§ Problem to solve
Print every line of the listing below word for word, leaving out the pictures.
[Stored data Boundary: Start]
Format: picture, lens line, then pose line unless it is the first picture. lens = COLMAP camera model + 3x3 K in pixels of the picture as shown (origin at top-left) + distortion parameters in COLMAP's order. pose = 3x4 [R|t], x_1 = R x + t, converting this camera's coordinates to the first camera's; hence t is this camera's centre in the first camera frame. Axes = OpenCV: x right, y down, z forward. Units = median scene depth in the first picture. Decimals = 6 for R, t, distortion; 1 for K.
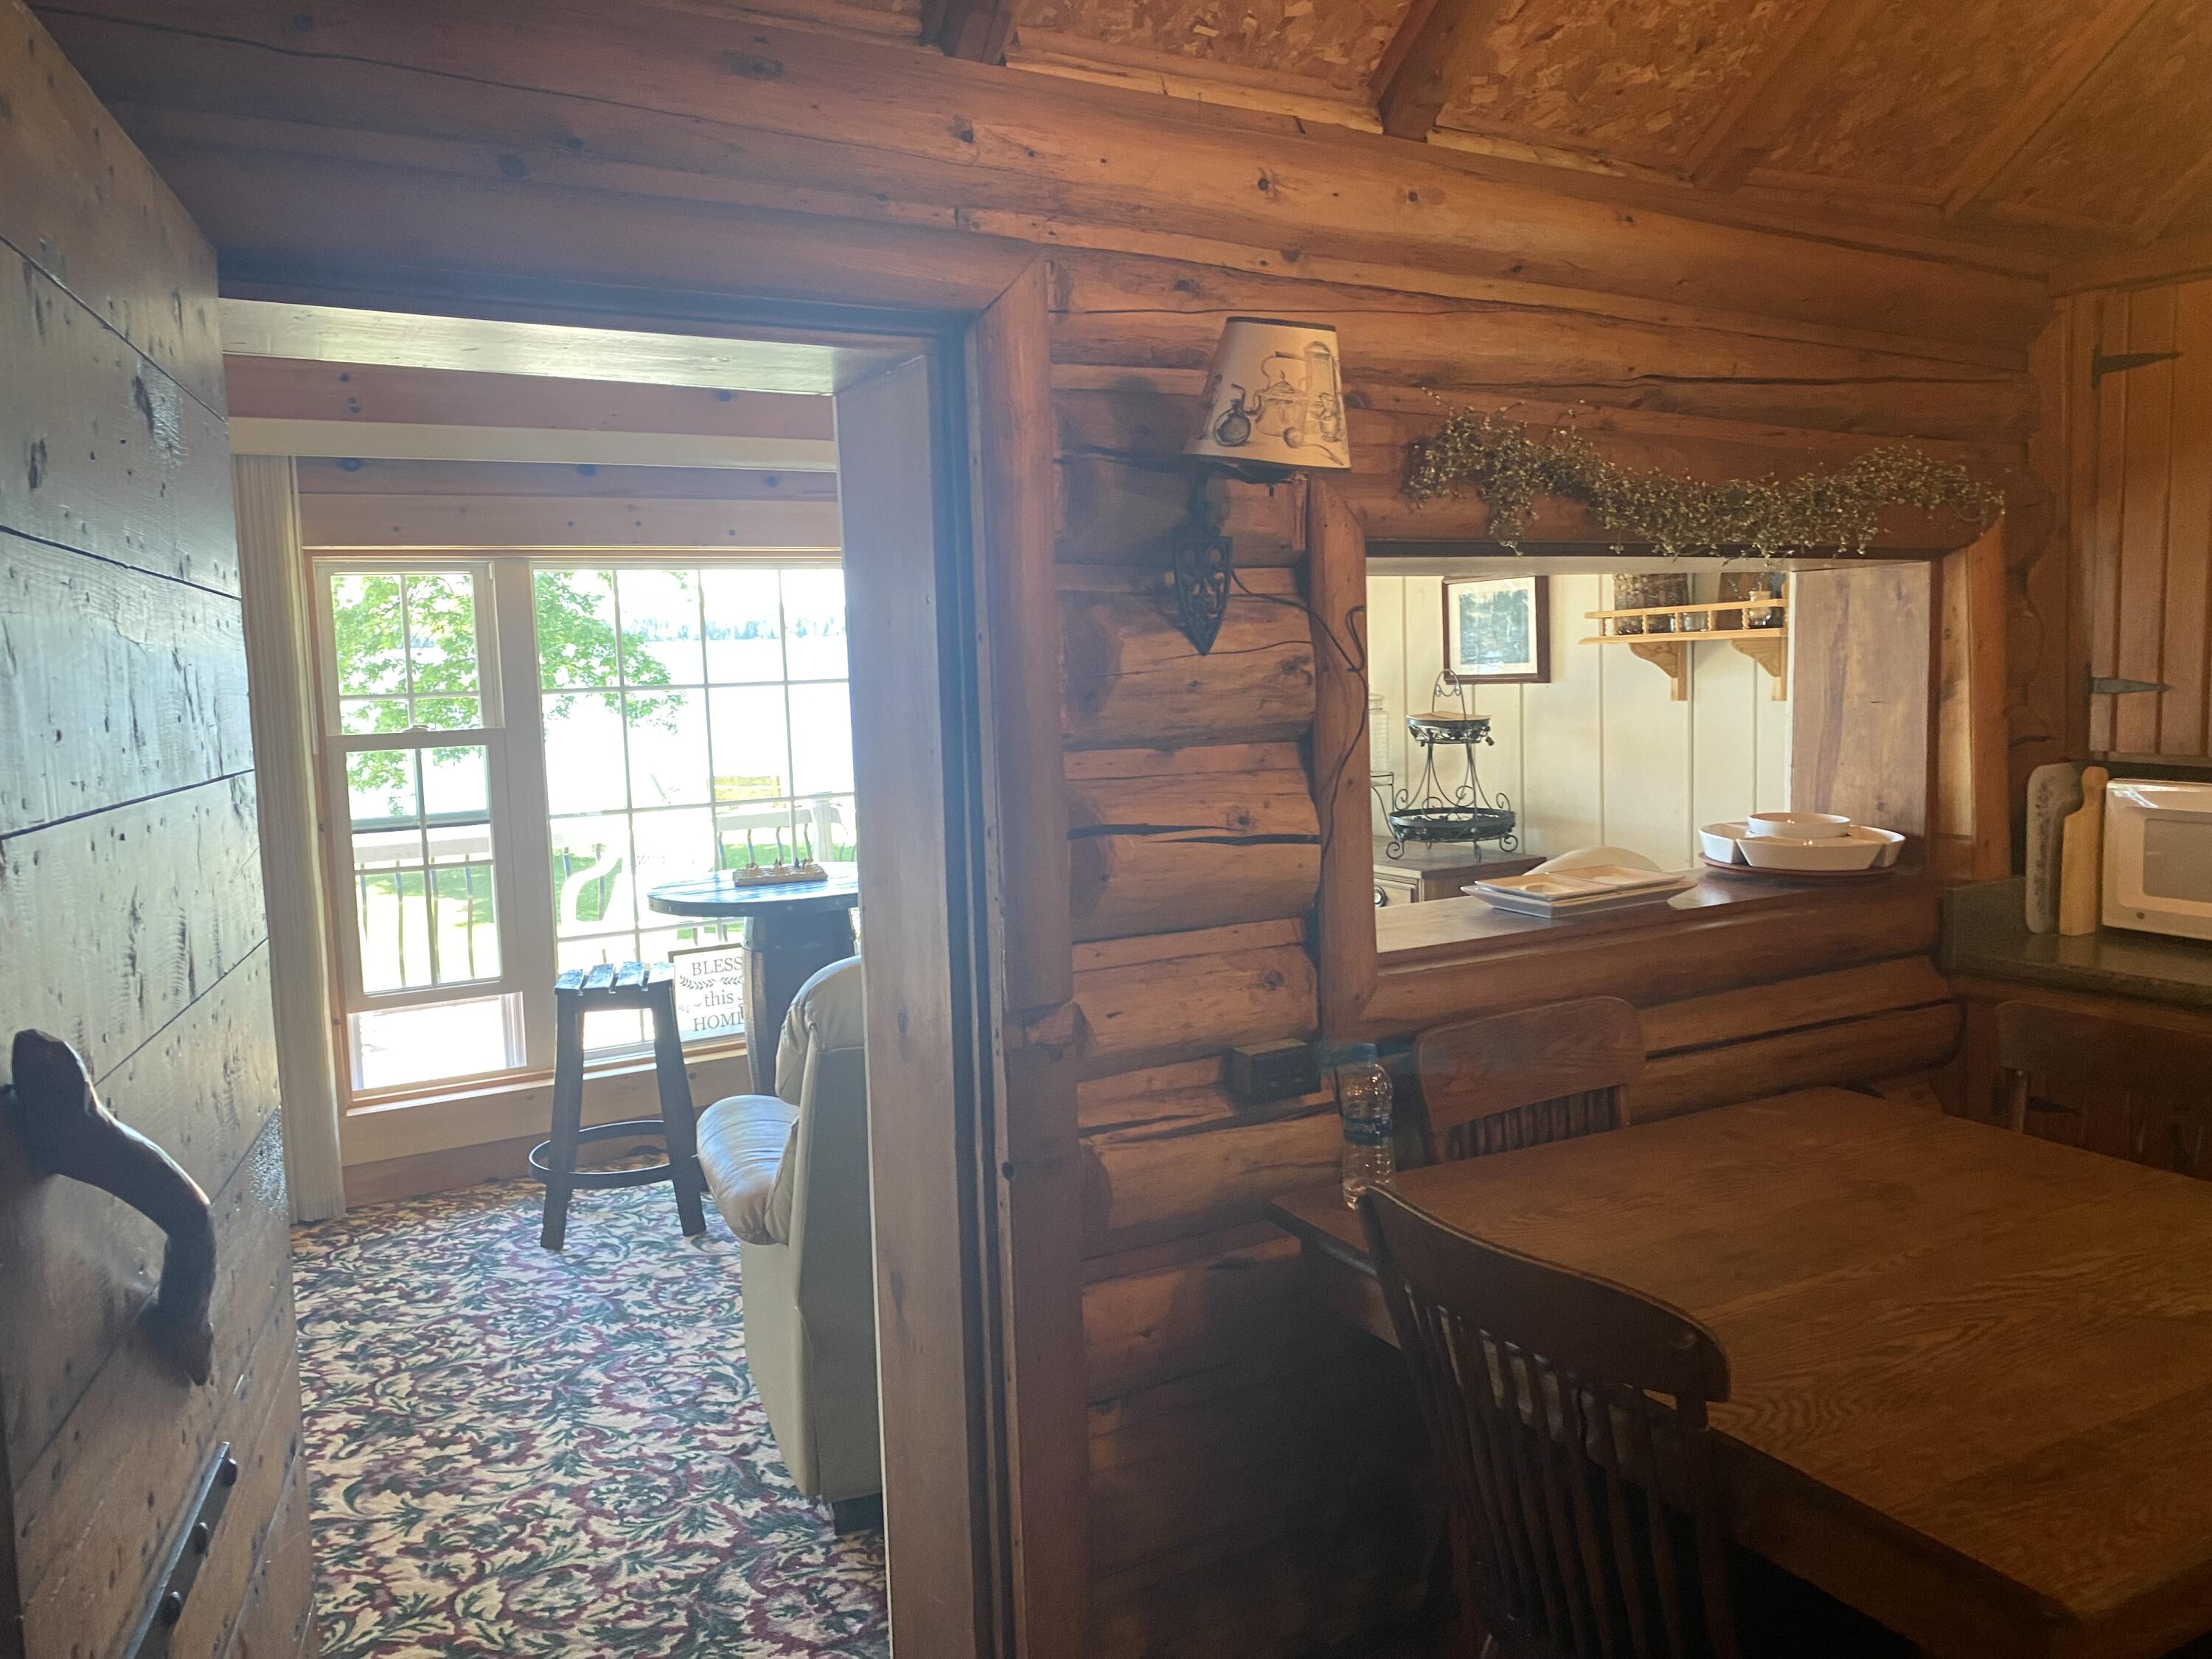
lens RADIAL K [[1675.7, 0, 1074.6], [0, 1675.7, 807.3], [0, 0, 1]] dist [0.053566, -0.090287]
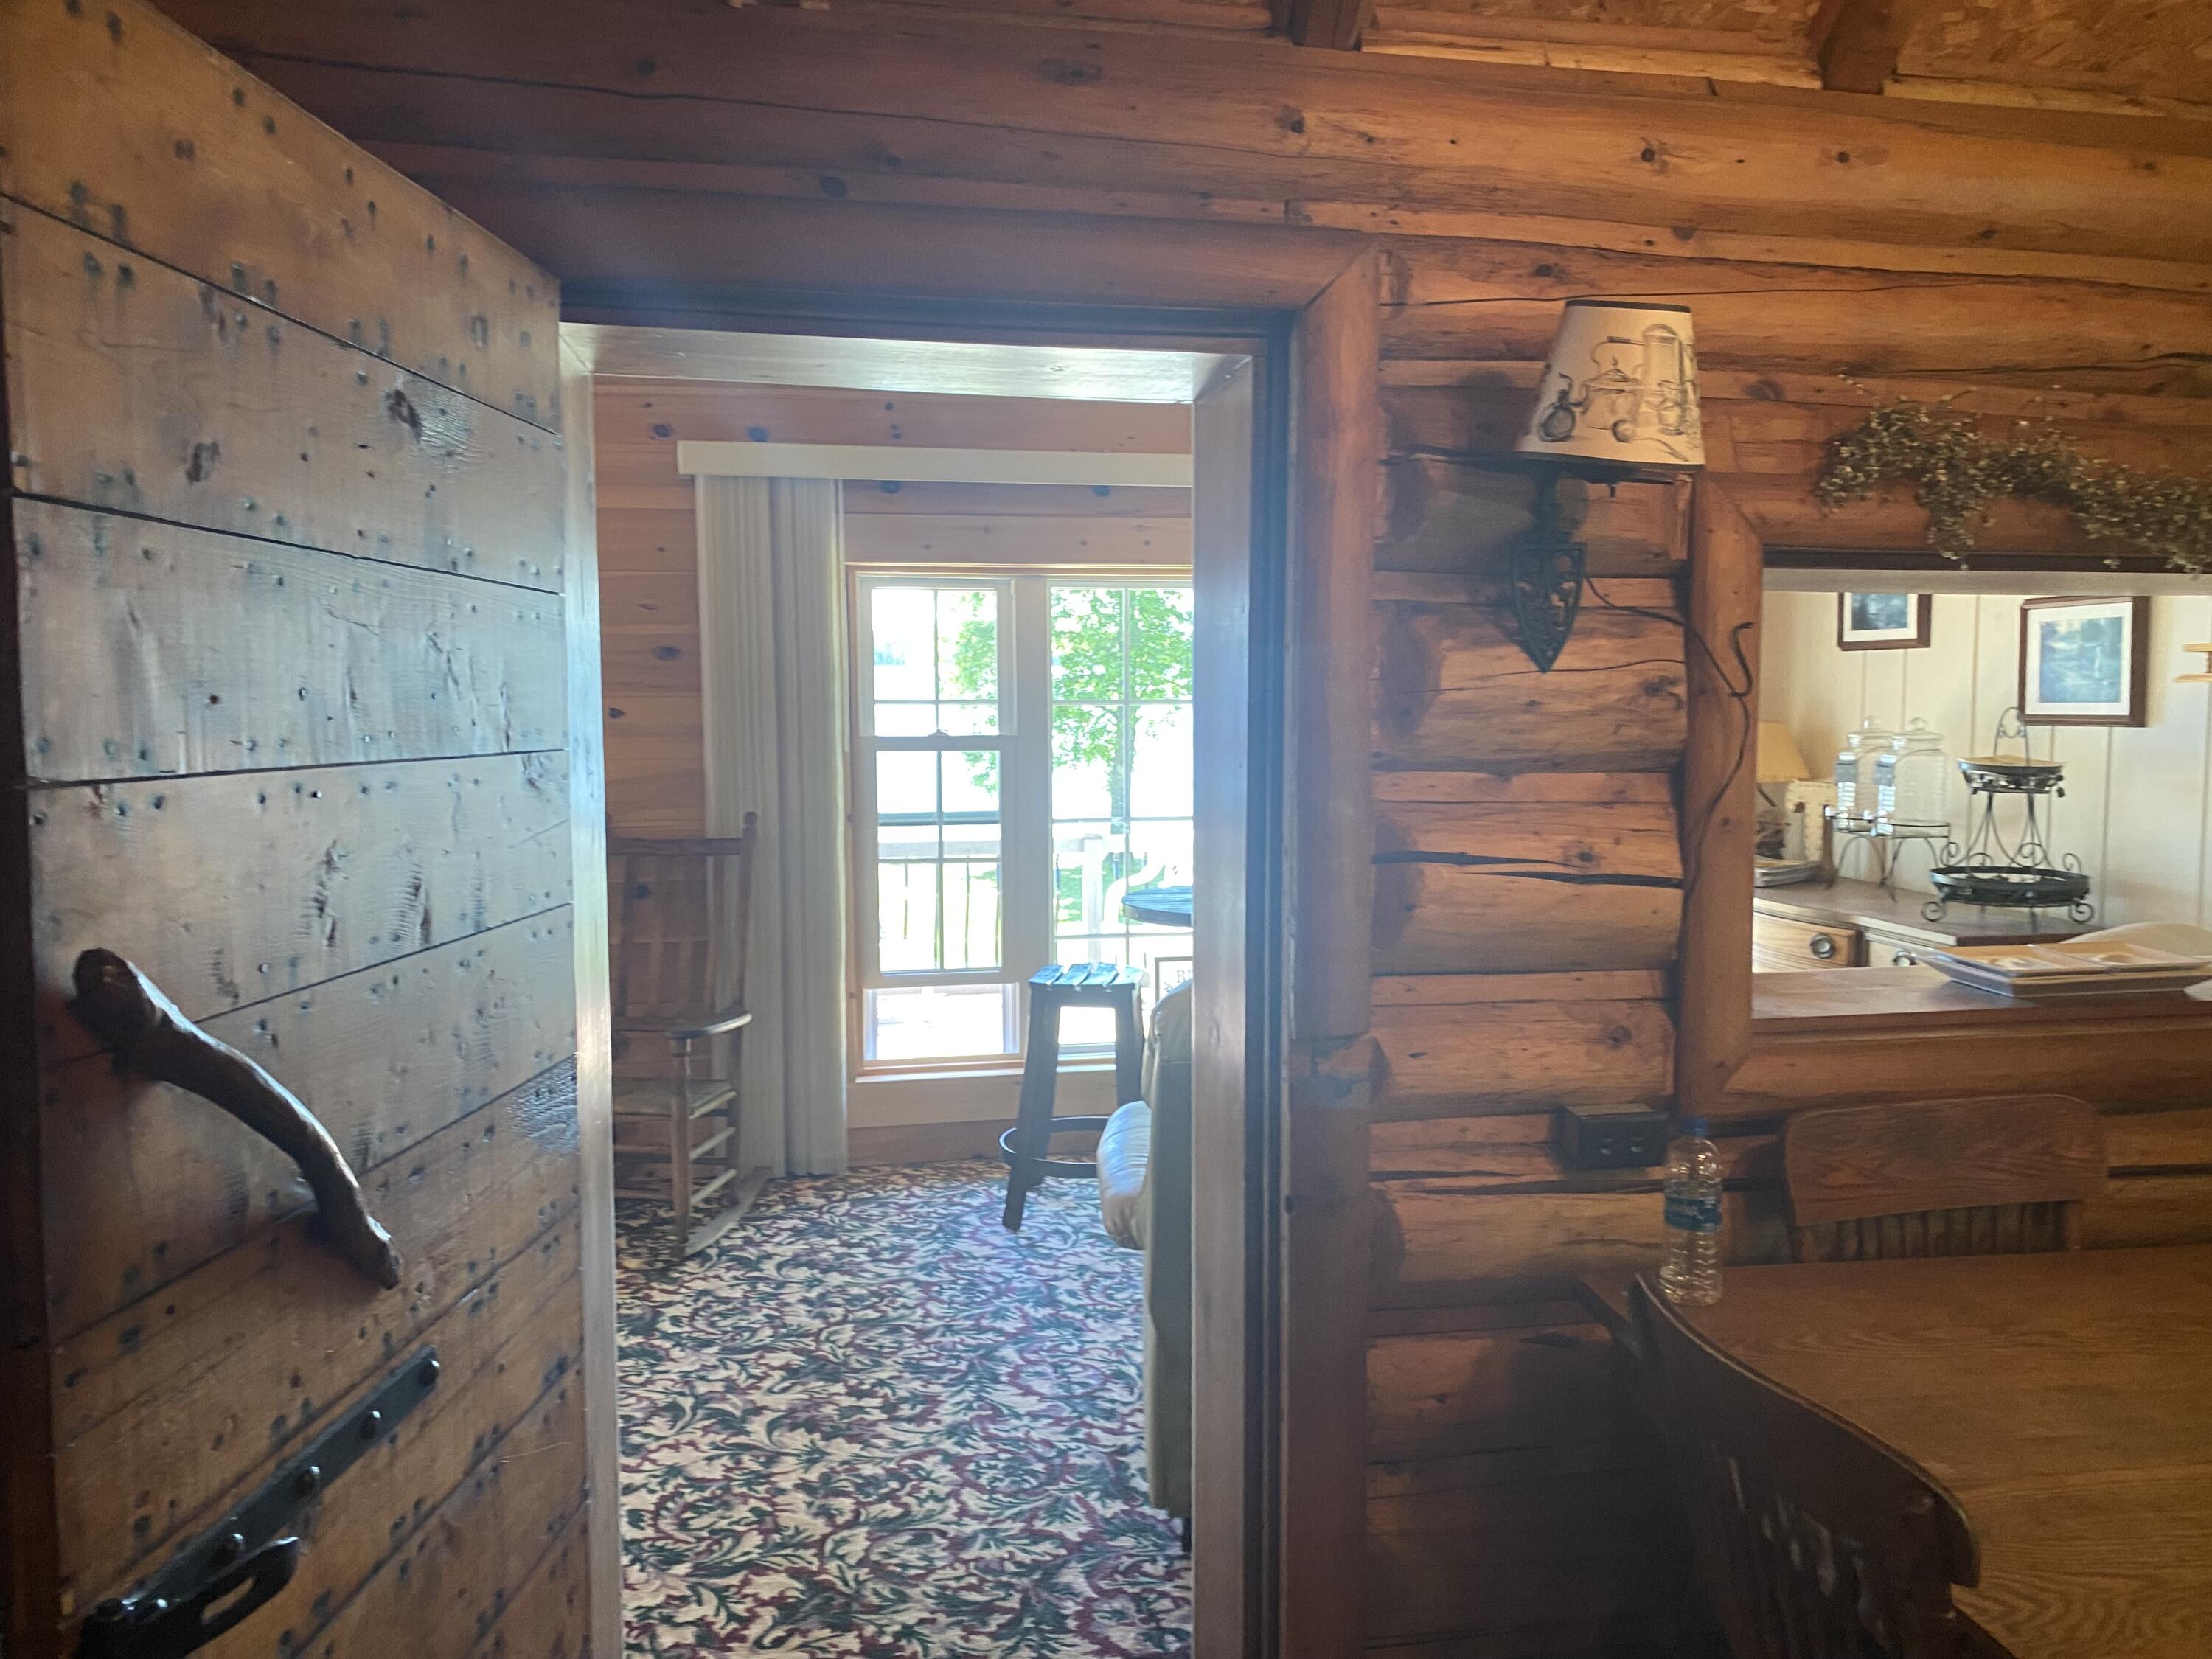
lens RADIAL K [[1681.0, 0, 1106.0], [0, 1681.0, 829.5], [0, 0, 1]] dist [0.007086, 0.007399]
pose [[0.943718, 0.057055, -0.325794, 0.136633], [-0.057308, 0.998318, 0.008829, 0.000151], [0.325749, 0.010338, 0.945400, 0.049428]]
[Stored data Boundary: End]
§ Exercise result
Format: picture, lens line, then pose line unless it is the first picture. lens = COLMAP camera model + 3x3 K in pixels of the picture as shown (origin at top-left) + distortion parameters in COLMAP's order. pose = 3x4 [R|t], x_1 = R x + t, converting this camera's coordinates to the first camera's; hence t is this camera's centre in the first camera frame. Axes = OpenCV: x right, y down, z forward. Units = median scene depth in the first picture. Decimals = 6 for R, t, distortion; 1 for K.
lens RADIAL K [[1675.7, 0, 1074.6], [0, 1675.7, 807.3], [0, 0, 1]] dist [0.053566, -0.090287]
lens RADIAL K [[1681.0, 0, 1106.0], [0, 1681.0, 829.5], [0, 0, 1]] dist [0.007086, 0.007399]
pose [[0.943718, 0.057055, -0.325794, 0.136633], [-0.057308, 0.998318, 0.008829, 0.000151], [0.325749, 0.010338, 0.945400, 0.049428]]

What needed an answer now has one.